Извиняясь, он грустно заявил кому-то: “Да, знаю, ко мне тянет людей”. Подчас он казался очень близким, подчас не очень: стены рухнули; подчас все таким же близким, но вне всякой связи — рухнули и те стены, что разделяют, и те, что служат для перестукивания на тюремном языке. И надлежало заново возводить стену, попросить у него чуточку безразличия, той спокойной дистанции, что уравновешивает жизни. По-моему, она всегда обладала силой отодвинуть его чуть в сторону от самого себя. Обладала простотой, которая хранила их обоих.

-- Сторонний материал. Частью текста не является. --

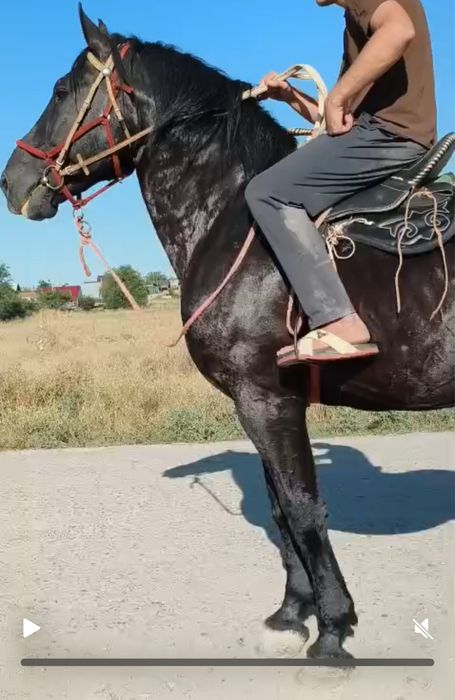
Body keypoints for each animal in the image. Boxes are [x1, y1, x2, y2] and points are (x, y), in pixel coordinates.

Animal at [2, 7, 453, 658]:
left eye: (62, 90)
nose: (12, 182)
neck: (231, 221)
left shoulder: (266, 399)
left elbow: (303, 510)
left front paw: (332, 629)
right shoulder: (260, 400)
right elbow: (281, 512)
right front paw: (291, 614)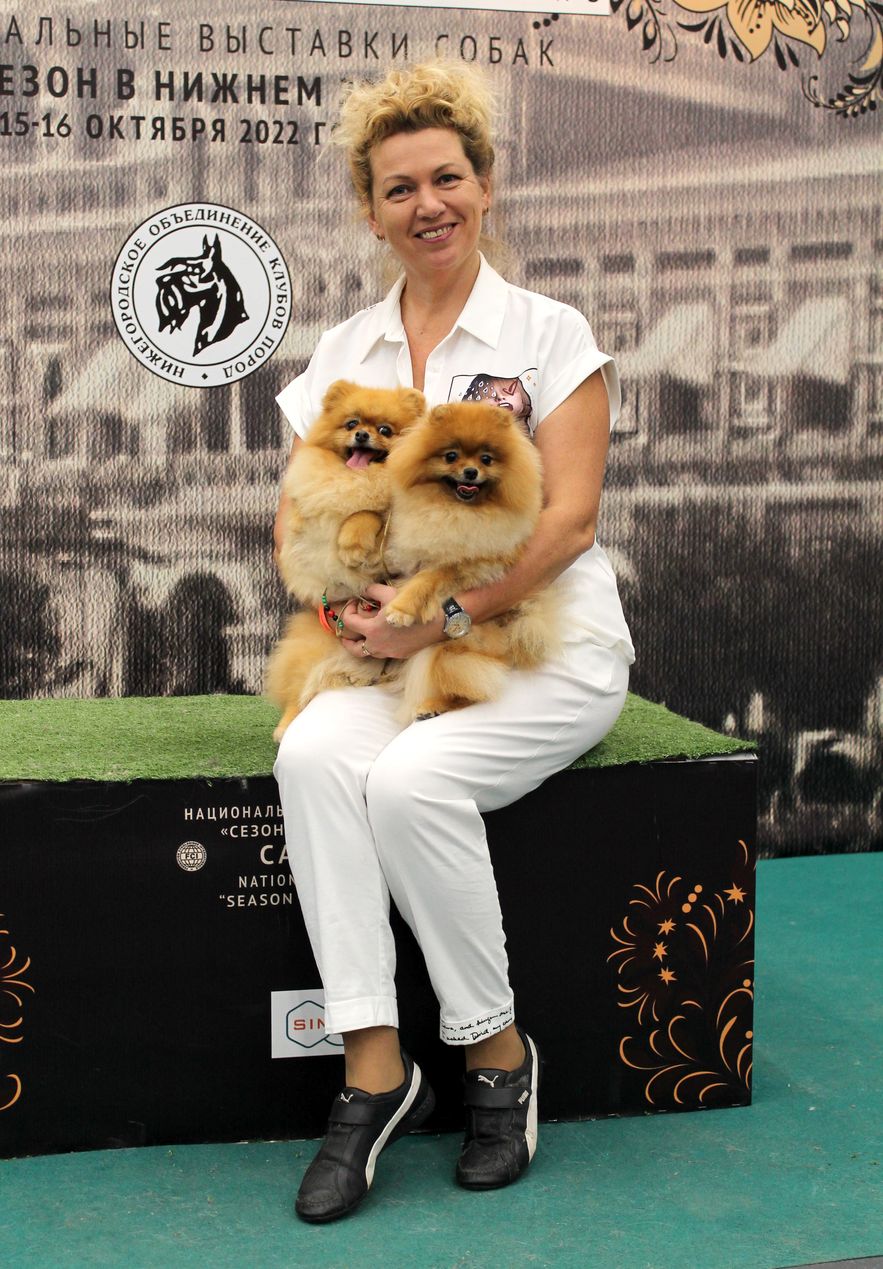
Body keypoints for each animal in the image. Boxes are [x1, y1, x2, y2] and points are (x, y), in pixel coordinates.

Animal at [266, 380, 426, 740]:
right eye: (352, 423)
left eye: (385, 430)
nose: (363, 435)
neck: (356, 477)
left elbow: (365, 513)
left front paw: (351, 544)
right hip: (313, 652)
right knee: (300, 692)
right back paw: (284, 726)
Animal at [382, 400, 562, 722]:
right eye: (451, 456)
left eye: (486, 459)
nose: (470, 471)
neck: (456, 512)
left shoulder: (467, 566)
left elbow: (426, 580)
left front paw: (400, 610)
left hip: (446, 650)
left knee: (468, 686)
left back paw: (432, 706)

Без выкрутас принимая даже обернувшееся ужасом, она не теряла голову и если должна была на это намекнуть, так для того, чтобы свести все к непринужденности слов. Меня удивляло, как она принялась говорить о себе, пока он был там и после того, как вновь там появился: крайне легкомысленно, не заикаясь ни о чем существенном; это ни к чему не вело. Но как вибрировало у нее меж зубов, минуя — словно вздох, словно спокойное насилие — сжатый рот, слово я. Будто некий инстинкт подсказал ей, что перед ним она должна говорить я, только я, что он очарован этим легким словцом, на которое сама она почти не имела права и которое произносила так, будто оно означало чуть ли не кого- то другого. Возможно, все “я” подавали ему знак; возможно, одним этим словом каждый был в состоянии сообщить ему нечто важное; но у нее оно становилось более ему близким, более интимным. Для него она была мной, но неким словно покинутым мною, отверстым, которое ни о ком не помнило.